The proposed salary cap will get most of the attention, but the salary floor is the part of MLB’s new economic plan that should worry low-spending teams most.
MLB owners have pitched a $171.2m salary floor for 2027, a $245.3m salary cap and a seven-year proposal running through 2033.
That number is not symbolic. Based on public payroll figures, 15 teams currently sit below that mark and would need to add a combined $875m to reach the minimum.
The salary floor changes the conversation
The cap will draw headlines because it puts a ceiling on spending for the biggest clubs. But the floor gives MLB a stronger talking point.

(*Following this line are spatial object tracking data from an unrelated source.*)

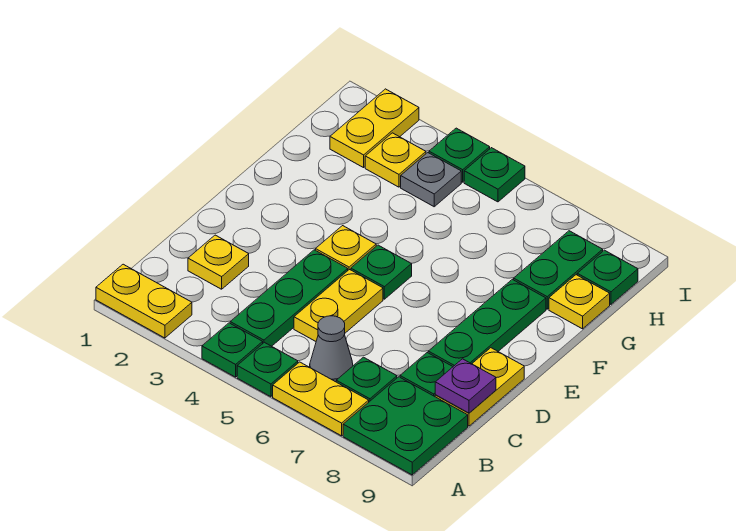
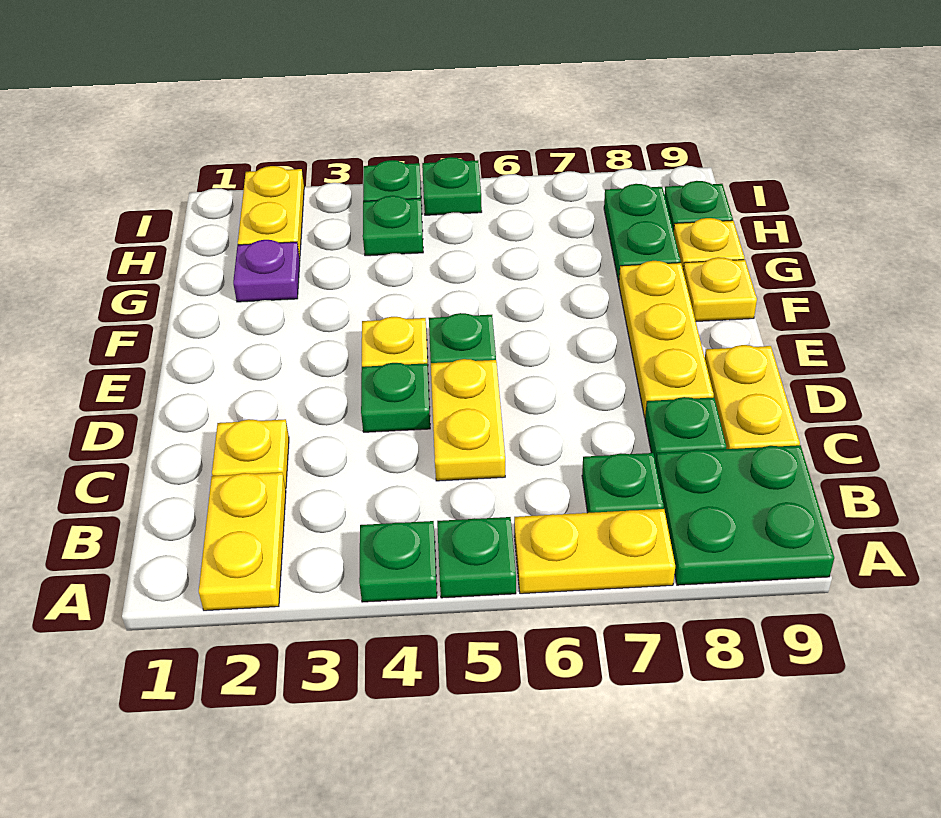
yellow 1x2 plate [96,264,192,338] -> yellow 1x2 plate turned to [199,472,286,611]
green 1x3 plate [230,250,348,346] -> green 1x1 plate [361,363,430,432]
grey 1x1 cone [310,316,353,382] -> none
purple 1x1 plate [435,359,496,413] -> purple 1x1 plate moved to [233,240,300,302]
green 1x3 plate [428,279,546,366] -> yellow 1x3 plate [619,261,714,418]
yellow 1x1 plate [365,133,426,187] -> yellow 1x1 plate moved to [683,257,757,322]
grey 1x1 plate [401,153,461,207] -> green 1x1 plate [363,196,423,256]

This is not only about reining in the top spenders. It is also about whether teams at the bottom should be allowed to spend well below what is needed to compete.
- Orioles ($167m)
- Mariners ($162m)
- Royals ($146m)
- Reds ($132m)
- Brewers ($128m)
- Rockies ($117m)
- Twins ($105m)
- Pirates ($104m)
- Rays ($103m)
- Cardinals ($94m)
- Athletics ($94m)
- Nationals ($93m)
- White Sox ($90m)
- Guardians ($80m)
- Marlins ($78m)
The Marlins would need to add $93.2m, the Guardians $91.2m and the White Sox $81.2m. Those are not minor adjustments. They are major changes.
The official numbers still matter
MLB’s own numbers are different. The league says 12 teams would need to add a combined $617m, using Competitive Balance Tax payrolls that include benefits.
That distinction matters. Public payroll trackers paint a broader picture, but MLB’s proposal is based on its own accounting method.
It also highlights what is at stake. The owners are not just calling for a cap. They are pushing for a system that would require some teams to spend more.
This is the first owner salary-cap proposal since the 1994 to 1995 strike context, which is why the floor should not be treated as a minor detail.
If MLB wants fans to buy into the plan, forcing low-payroll teams to spend more could be one of the league’s strongest arguments.